• **Exercise details**
Pick up the blog post below on Apple's HEIF image format after its final sentence and write the next part.

#### Supplied passage

Saturday 14 October 2017

Monkey takes a .heic

The hills are alive ... with the compression of H.265!

With iOS 11 and macOS High Sierra (10.13), Apple has introduced a file container format called High Efficiency Image File Format (aka HEIF - apparently its pronounced "heef"). Apple is using HEIF to store camera/video/Apple "Live Photos". HEIF is based on multiple standards such as:
- ISO Base Media File Format ISO (14496-12) for structuring data sections within the file container
- ISO/IEC 23008-12 MPEG-H Part 2 / ITU H.265 for compressing the actual still picture and video data. Also referred to as High Efficiency Video Coding (HEVC). Theoretically, HEIF could use other compression algorithms but Apple is using it exclusively with HEVC / H.265.

Some benefits of HEIF are:
- It approximately halves the file size for a given image/video quality.
- It allows for a single file to contain multiple media (eg multiple animated still pictures AND sound e.g. an Apple "Live Photo").

Apple HEIF images will have a .heic file extension. Apple HEVC encoded movies will have the familar Quicktime .mov extension but internally they will use HEVC / H.265 compression. The ISO Base Media File Format ISO (14496-12) is based upon the Quicktime file structure and so it will apply to both .heic images and HEVC .mov files.

########
#### Data excerpt

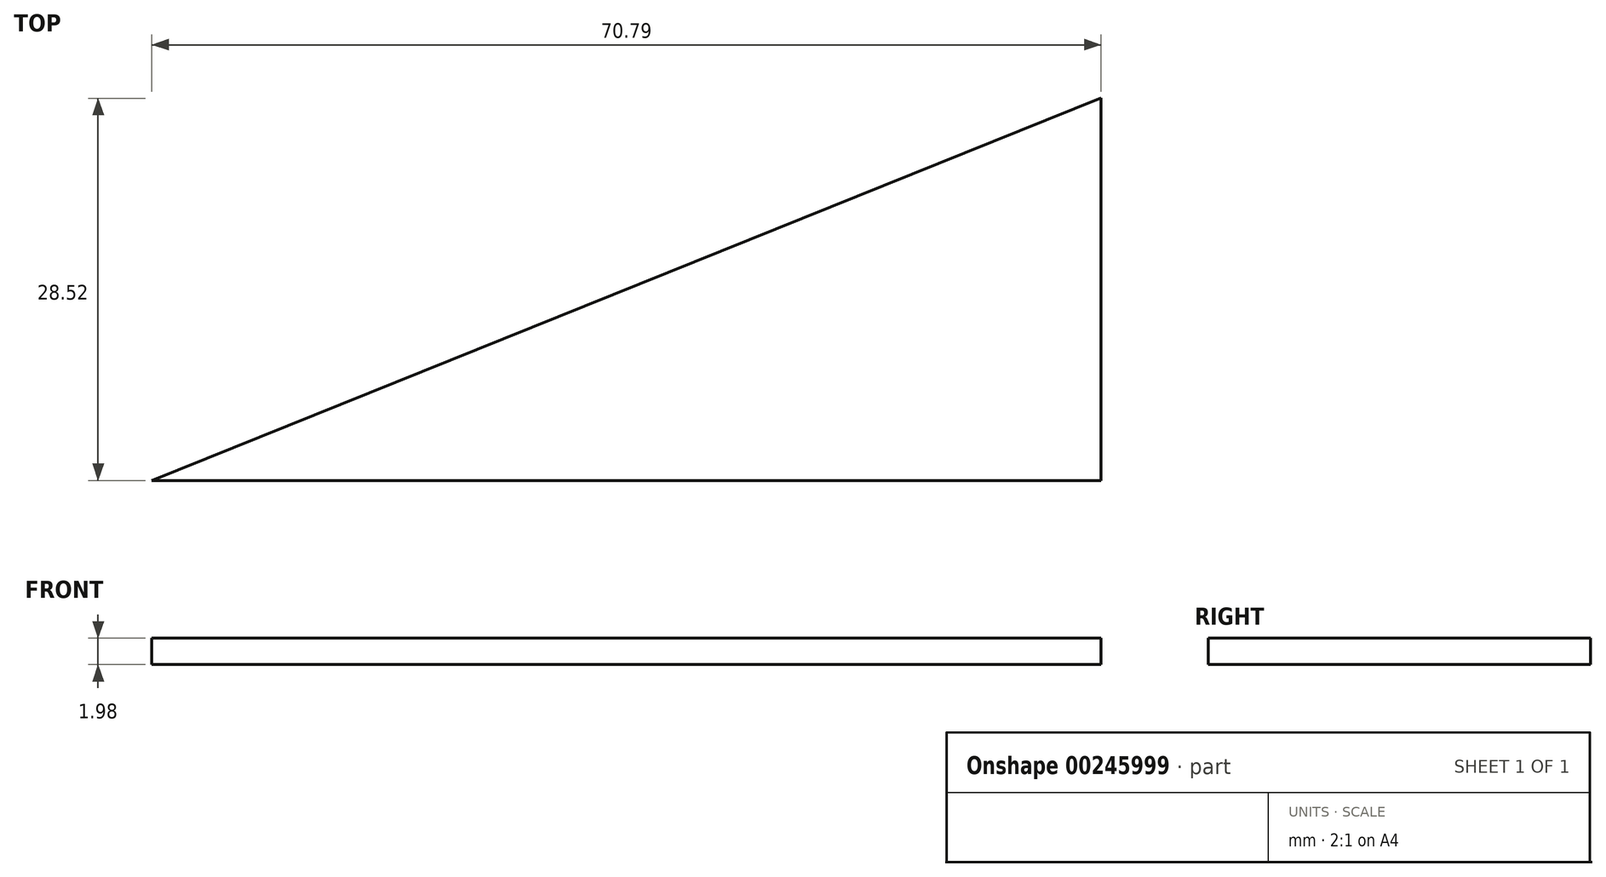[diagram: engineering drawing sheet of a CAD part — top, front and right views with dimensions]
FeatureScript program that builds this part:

########

• **Output**
Because it uses a more complex compression algorithm than previous standards (eg H.264 and JPEG), only recent model Apple devices have the required hardware to create HEVC content.
According to Apple's 2017 WWDC presentation 503 "Introducing HEIF and HEVC", to create HEVC pictures/video you need (at least) an iPhone 7 / iPad Pro (A10 Fusion chip) running iOS 11 or a 6th generation Intel Core processor running macOS 10.13 High Sierra.
Software decoding support is apparently available for all Apple devices (presumably running iOS 11 / High Sierra) but playback performance will probably suffer on older hardware.

For the rest of this post we will discuss:
- how to view .heic and HEVC .mov files
- the file format for .heic files
- the file format for HEVC .mov files

We won't be discussing how HEVC / H.265 compression works. For a quick overview on some basic concepts and the difference between H.264 and H.265, please watch this video.

And before we dive any deeper ...
Special Thanks to Maggie Gaffney from Teeltech USA for providing us with iPhone 8 Plus test media files.
We also used sample .heic files from an Ars Technica review (iPad Pro) and sample files provided to the FFmpeg forum (iPhone 7 Plus).

Viewing & Compatibility Issues

Here is an article showing how to set up an iOS 11 device to save/transfer .heic files in their original format (Camera set to "High Efficiency" and "Photos - Transfer to Mac or PC" set to "Keep Originals"). Apple can auto-magically convert .heic files to .jpg files (and h.265 .mov to h.264 .mov) when transferring to non-compatible devices/destinations (eg PC or emails). So if you're not receiving .heic files, check those iOS settings.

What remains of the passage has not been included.